===== SUPPLIED RECORDS =====

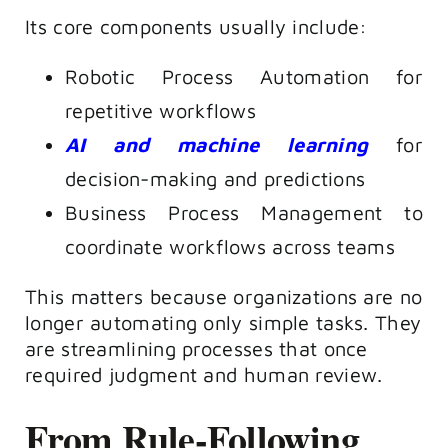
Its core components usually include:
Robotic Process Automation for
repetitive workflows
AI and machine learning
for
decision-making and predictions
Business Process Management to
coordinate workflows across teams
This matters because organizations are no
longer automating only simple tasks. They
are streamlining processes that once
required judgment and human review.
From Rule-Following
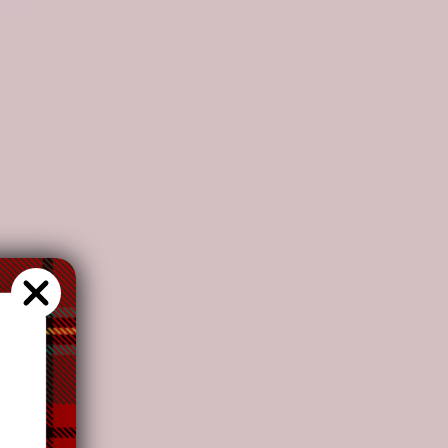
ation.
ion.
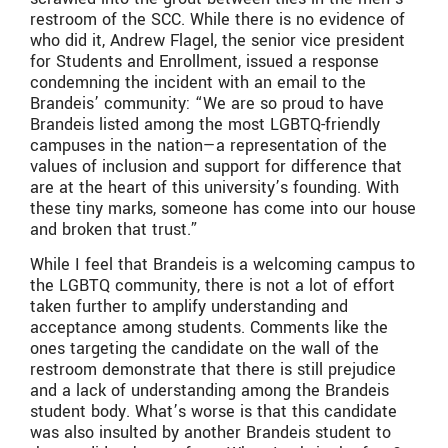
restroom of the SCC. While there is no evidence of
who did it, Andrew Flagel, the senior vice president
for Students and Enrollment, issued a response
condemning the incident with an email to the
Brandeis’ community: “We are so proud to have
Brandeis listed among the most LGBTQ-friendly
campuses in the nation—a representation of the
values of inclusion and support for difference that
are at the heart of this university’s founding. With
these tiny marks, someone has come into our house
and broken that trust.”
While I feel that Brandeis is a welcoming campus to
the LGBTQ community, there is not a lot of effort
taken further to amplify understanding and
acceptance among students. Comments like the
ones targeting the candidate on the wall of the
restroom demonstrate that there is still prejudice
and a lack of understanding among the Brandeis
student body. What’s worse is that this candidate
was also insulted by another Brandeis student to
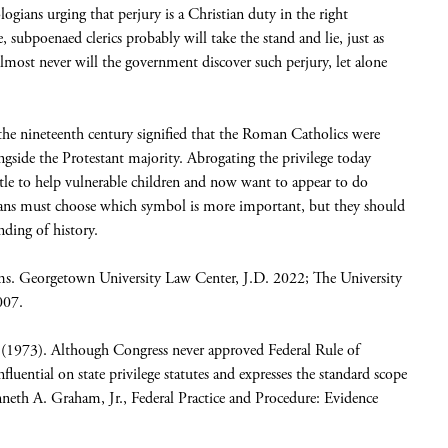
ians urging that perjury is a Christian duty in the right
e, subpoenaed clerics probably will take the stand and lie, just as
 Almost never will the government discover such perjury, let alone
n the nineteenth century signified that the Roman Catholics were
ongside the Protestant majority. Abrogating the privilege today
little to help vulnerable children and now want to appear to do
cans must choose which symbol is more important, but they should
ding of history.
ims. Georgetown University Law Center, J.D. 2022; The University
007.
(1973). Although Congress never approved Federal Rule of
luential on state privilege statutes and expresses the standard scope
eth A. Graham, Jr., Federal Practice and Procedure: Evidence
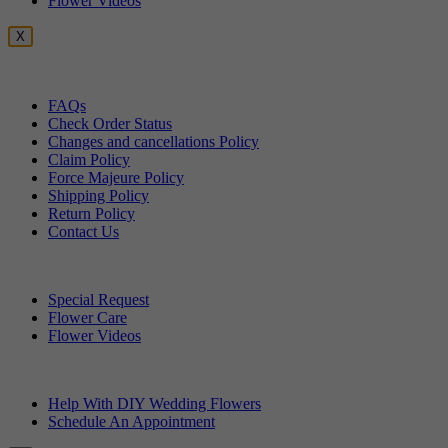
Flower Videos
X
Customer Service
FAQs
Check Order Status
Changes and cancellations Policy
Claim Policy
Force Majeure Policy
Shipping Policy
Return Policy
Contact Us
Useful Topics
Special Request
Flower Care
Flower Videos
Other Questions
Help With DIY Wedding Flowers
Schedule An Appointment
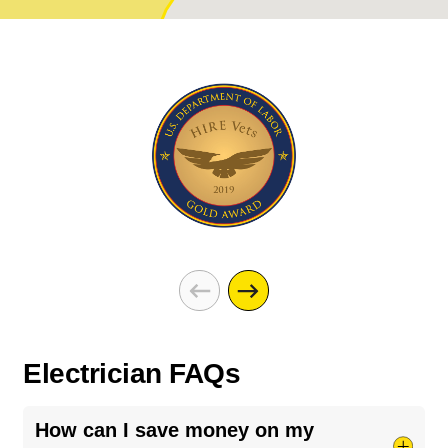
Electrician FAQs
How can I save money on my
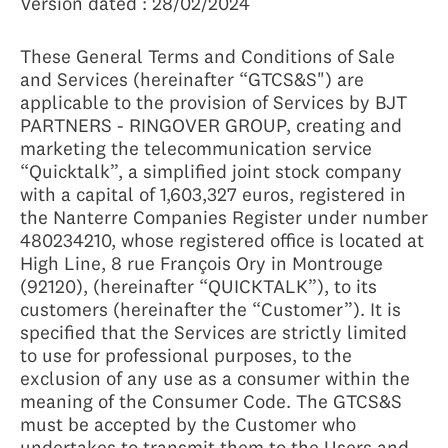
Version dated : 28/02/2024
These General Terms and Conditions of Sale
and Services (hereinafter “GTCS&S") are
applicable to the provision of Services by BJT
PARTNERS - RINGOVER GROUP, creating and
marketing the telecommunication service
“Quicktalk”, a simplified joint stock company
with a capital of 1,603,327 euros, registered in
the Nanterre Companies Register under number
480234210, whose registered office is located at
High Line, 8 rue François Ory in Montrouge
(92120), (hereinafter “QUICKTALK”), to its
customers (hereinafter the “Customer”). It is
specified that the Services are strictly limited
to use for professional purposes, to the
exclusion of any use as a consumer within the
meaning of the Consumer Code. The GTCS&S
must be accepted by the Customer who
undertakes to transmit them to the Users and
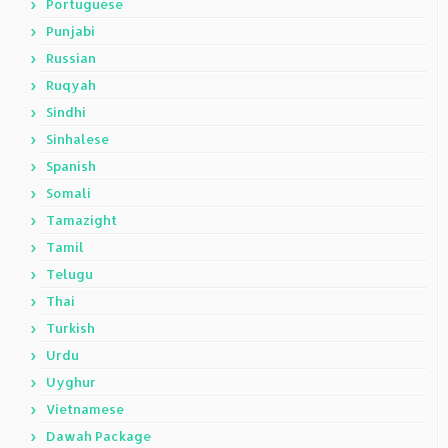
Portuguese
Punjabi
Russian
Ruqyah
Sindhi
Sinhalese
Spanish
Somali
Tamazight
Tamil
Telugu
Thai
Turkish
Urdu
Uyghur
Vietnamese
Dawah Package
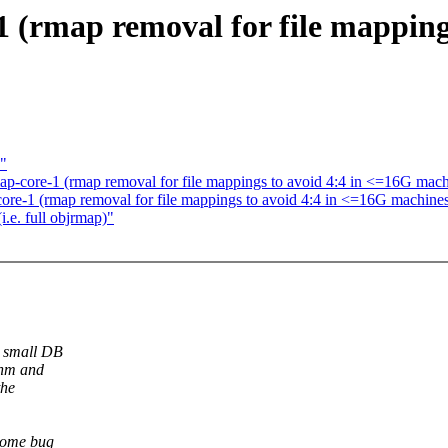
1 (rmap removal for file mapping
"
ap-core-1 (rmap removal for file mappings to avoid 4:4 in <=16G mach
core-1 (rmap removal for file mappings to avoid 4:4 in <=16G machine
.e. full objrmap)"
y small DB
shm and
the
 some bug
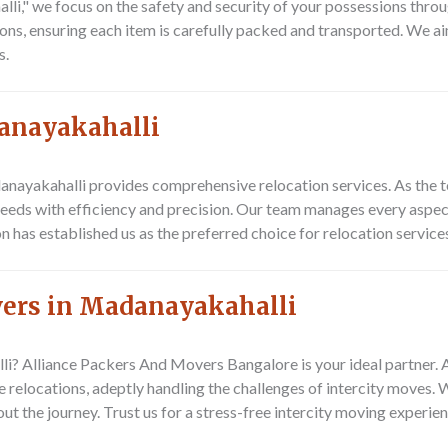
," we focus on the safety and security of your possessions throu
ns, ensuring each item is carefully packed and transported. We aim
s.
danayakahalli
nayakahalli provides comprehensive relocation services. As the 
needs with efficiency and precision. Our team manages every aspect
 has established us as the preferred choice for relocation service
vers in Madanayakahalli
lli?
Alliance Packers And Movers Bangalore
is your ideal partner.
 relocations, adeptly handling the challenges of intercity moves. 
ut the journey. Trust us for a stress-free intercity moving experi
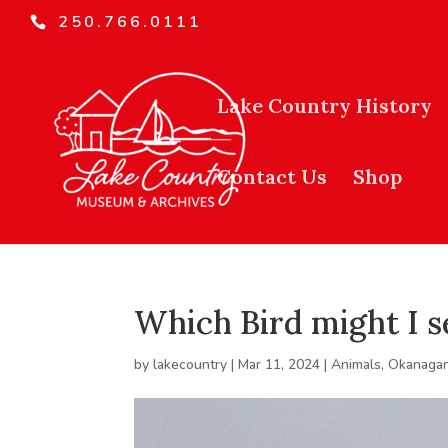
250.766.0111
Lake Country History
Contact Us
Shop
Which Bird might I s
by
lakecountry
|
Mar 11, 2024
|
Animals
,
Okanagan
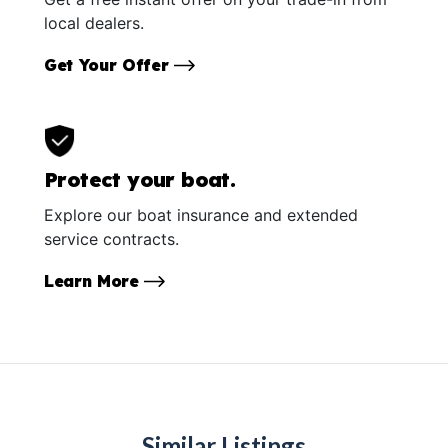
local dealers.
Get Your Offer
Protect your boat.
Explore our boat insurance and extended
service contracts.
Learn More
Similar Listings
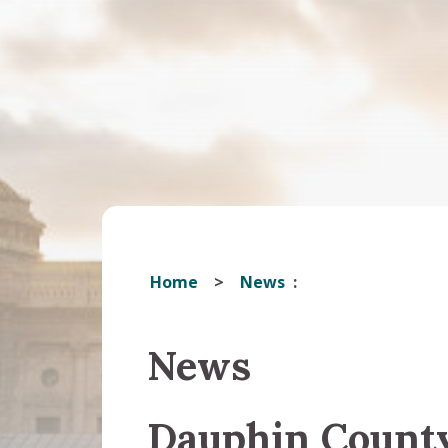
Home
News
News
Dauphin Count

=====

● **WHAT TO PRODUCE**
Nothing but the lines from the one containing "480234210, whose registered" through the last line of the listing should be copied, each word for word and without pictures.

● **ANSWER SECTION**
480234210, whose registered office is located at
High Line, 8 rue François Ory in Montrouge
(92120), (hereinafter “QUICKTALK”), to its
customers (hereinafter the “Customer”). It is
specified that the Services are strictly limited
to use for professional purposes, to the
exclusion of any use as a consumer within the
meaning of the Consumer Code. The GTCS&S
must be accepted by the Customer who
undertakes to transmit them to the Users and
Portuguese
Punjabi
Russian
Ruqyah
Sindhi
Sinhalese
Spanish
Somali
Tamazight
Tamil
Telugu
Thai
Turkish
Urdu
Uyghur
Vietnamese
Dawah Package
1 (rmap removal for file mapping
"
ap-core-1 (rmap removal for file mappings to avoid 4:4 in <=16G mach
core-1 (rmap removal for file mappings to avoid 4:4 in <=16G machine
.e. full objrmap)"
y small DB
shm and
the
 some bug
," we focus on the safety and security of your possessions throu
ns, ensuring each item is carefully packed and transported. We aim
s.
danayakahalli
nayakahalli provides comprehensive relocation services. As the 
needs with efficiency and precision. Our team manages every aspect
 has established us as the preferred choice for relocation service
vers in Madanayakahalli
lli?
Alliance Packers And Movers Bangalore
is your ideal partner.
 relocations, adeptly handling the challenges of intercity moves. 
ut the journey. Trust us for a stress-free intercity moving experi
250.766.0111
Lake Country History
Contact Us
Shop
Which Bird might I s
by
lakecountry
|
Mar 11, 2024
|
Animals
,
Okanagan
local dealers.
Get Your Offer
Protect your boat.
Explore our boat insurance and extended
service contracts.
Learn More
Similar Listings
Home
News
News
Dauphin Count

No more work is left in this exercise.